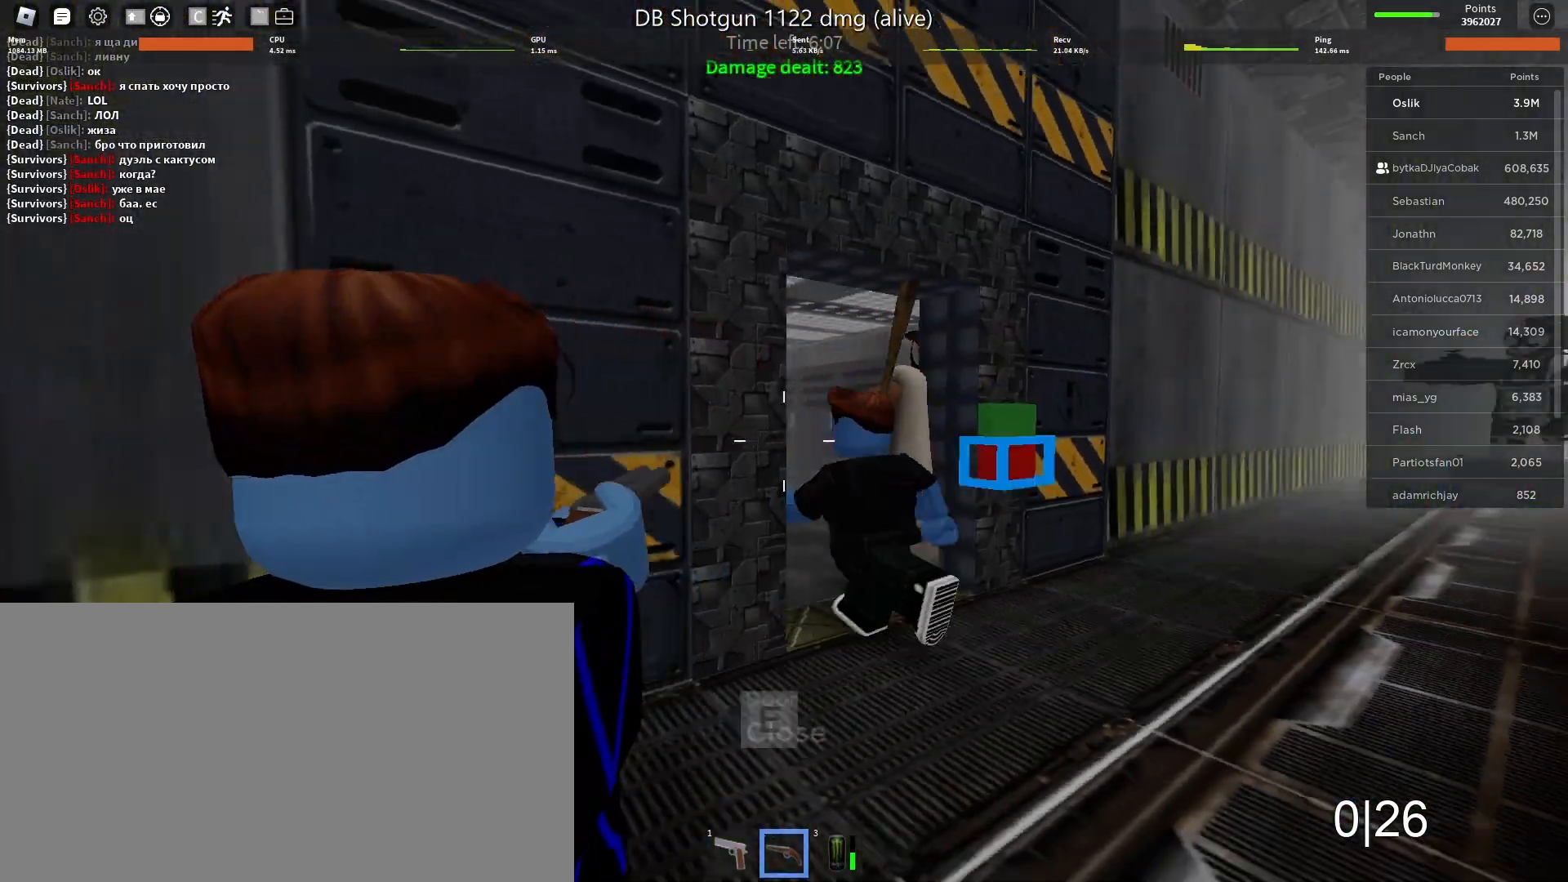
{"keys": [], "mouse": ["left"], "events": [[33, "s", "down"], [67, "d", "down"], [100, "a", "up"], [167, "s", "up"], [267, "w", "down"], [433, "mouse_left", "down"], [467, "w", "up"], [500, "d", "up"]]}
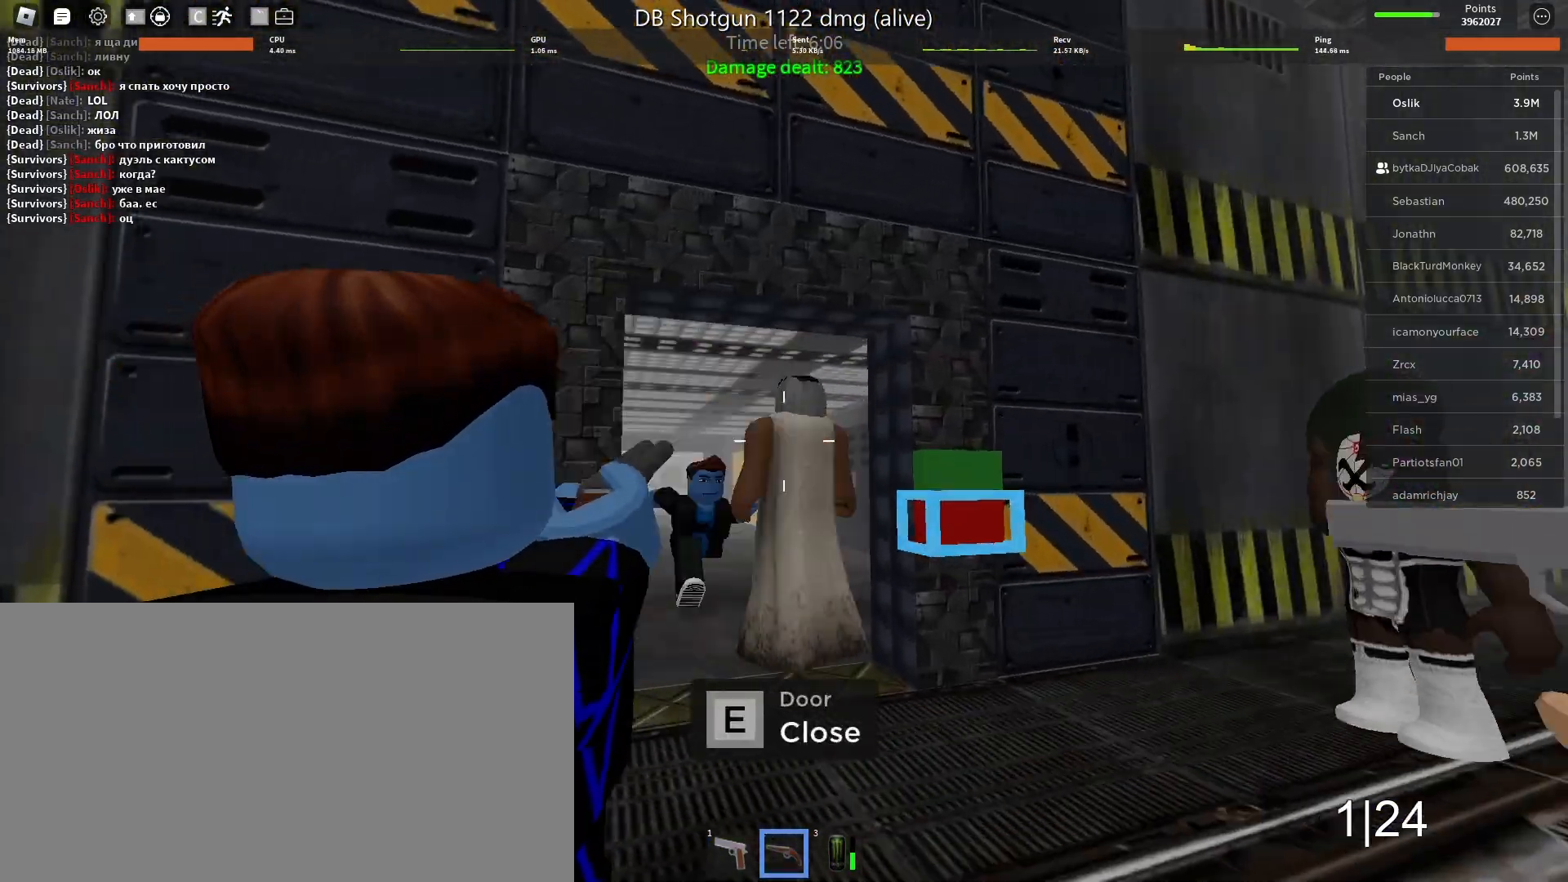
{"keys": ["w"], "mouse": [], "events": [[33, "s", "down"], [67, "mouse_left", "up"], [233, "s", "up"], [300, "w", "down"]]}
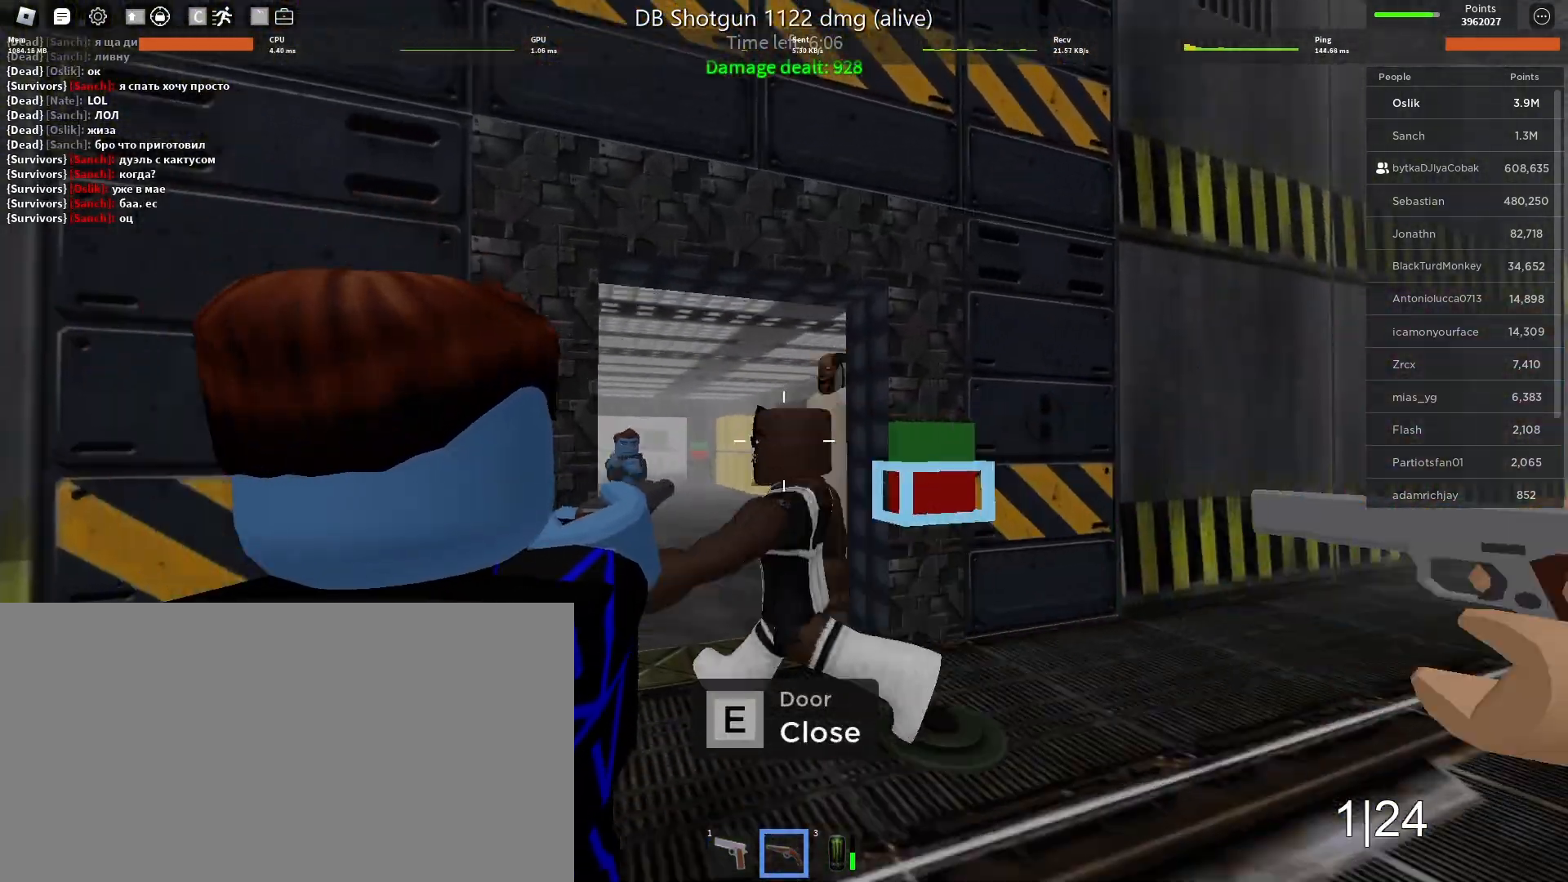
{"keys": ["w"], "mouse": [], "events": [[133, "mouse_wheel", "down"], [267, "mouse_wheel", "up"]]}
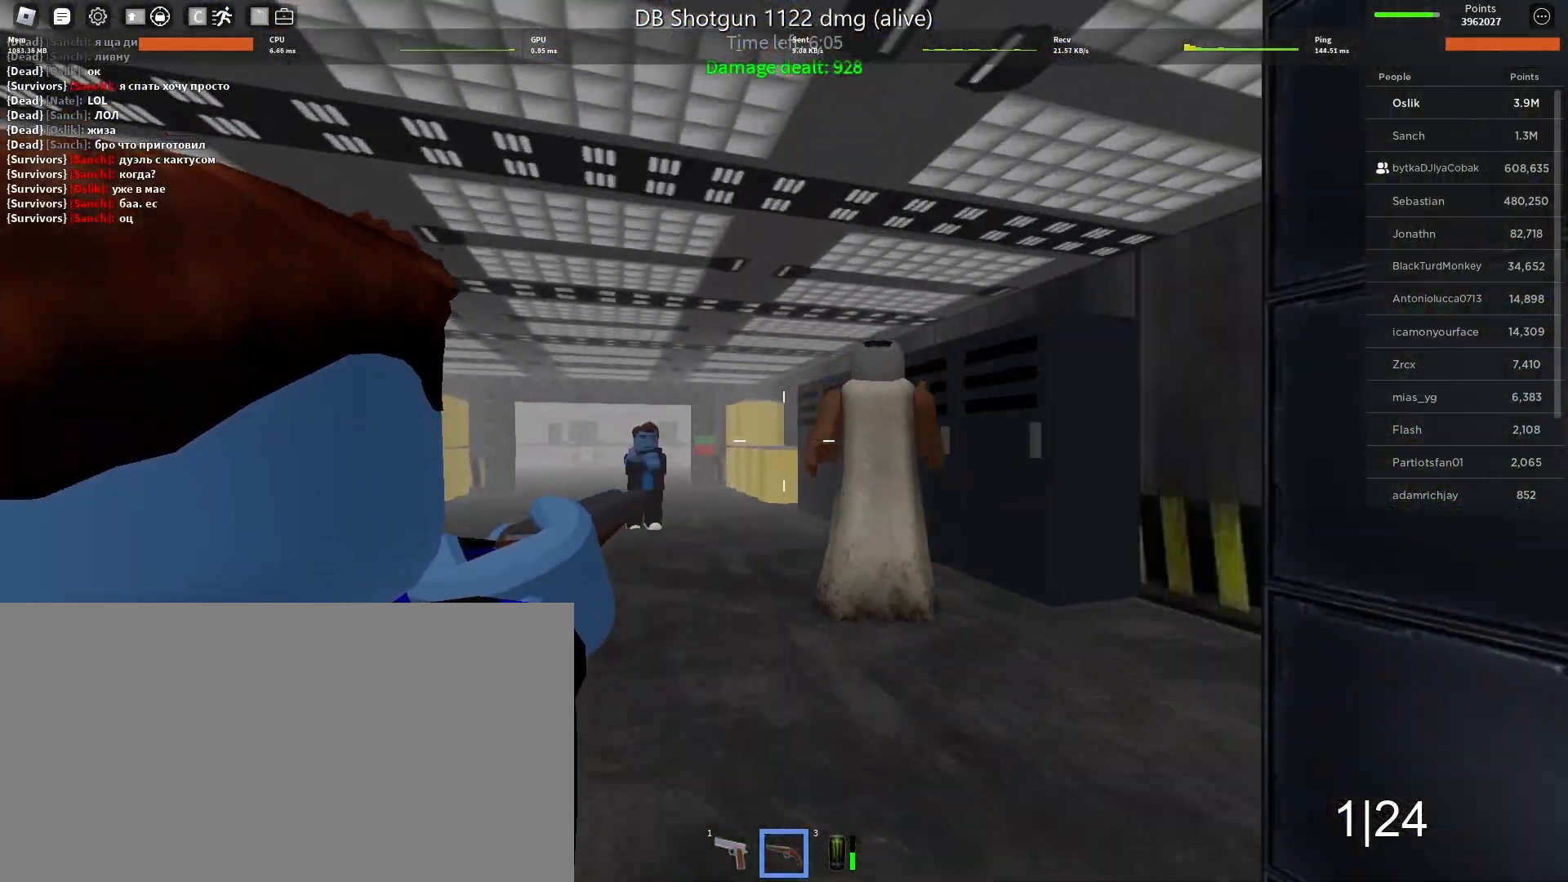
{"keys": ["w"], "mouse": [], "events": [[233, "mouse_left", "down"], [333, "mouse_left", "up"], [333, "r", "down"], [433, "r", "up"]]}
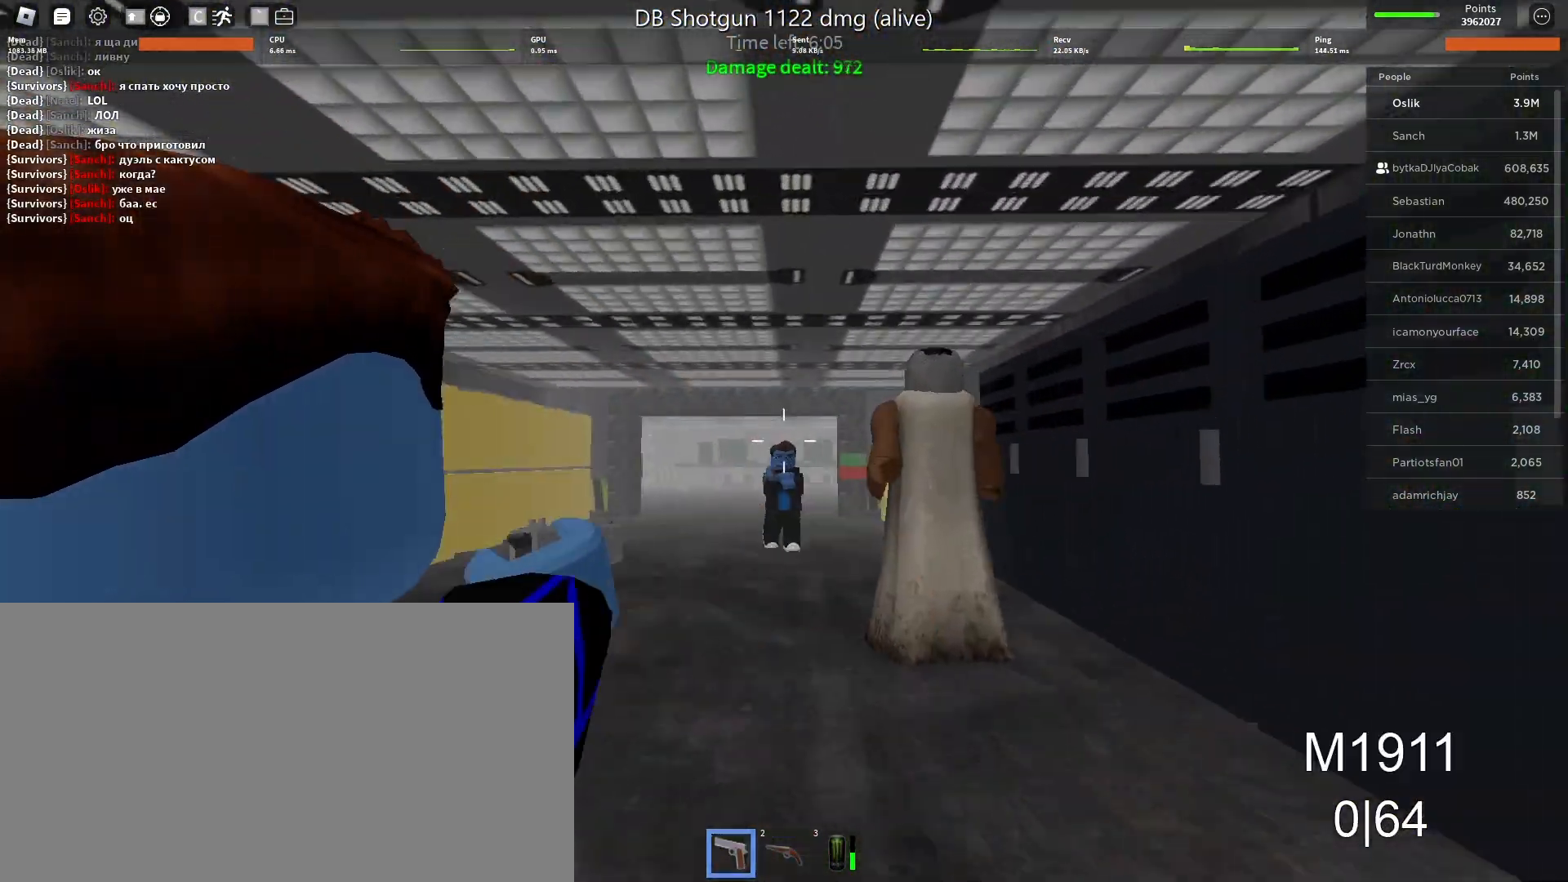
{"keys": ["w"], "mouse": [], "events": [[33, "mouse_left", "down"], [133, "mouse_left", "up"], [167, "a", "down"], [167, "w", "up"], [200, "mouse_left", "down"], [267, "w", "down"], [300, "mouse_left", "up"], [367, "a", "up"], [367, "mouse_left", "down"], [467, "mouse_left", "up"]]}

> TASK DETAILS
Leave the pictures out and return the rest of the listing exactly.

> RESULT
{"keys": [], "mouse": ["left"], "events": [[33, "s", "down"], [67, "d", "down"], [100, "a", "up"], [167, "s", "up"], [267, "w", "down"], [433, "mouse_left", "down"], [467, "w", "up"], [500, "d", "up"]]}
{"keys": ["w"], "mouse": [], "events": [[33, "s", "down"], [67, "mouse_left", "up"], [233, "s", "up"], [300, "w", "down"]]}
{"keys": ["w"], "mouse": [], "events": [[133, "mouse_wheel", "down"], [267, "mouse_wheel", "up"]]}
{"keys": ["w"], "mouse": [], "events": [[233, "mouse_left", "down"], [333, "mouse_left", "up"], [333, "r", "down"], [433, "r", "up"]]}
{"keys": ["w"], "mouse": [], "events": [[33, "mouse_left", "down"], [133, "mouse_left", "up"], [167, "a", "down"], [167, "w", "up"], [200, "mouse_left", "down"], [267, "w", "down"], [300, "mouse_left", "up"], [367, "a", "up"], [367, "mouse_left", "down"], [467, "mouse_left", "up"]]}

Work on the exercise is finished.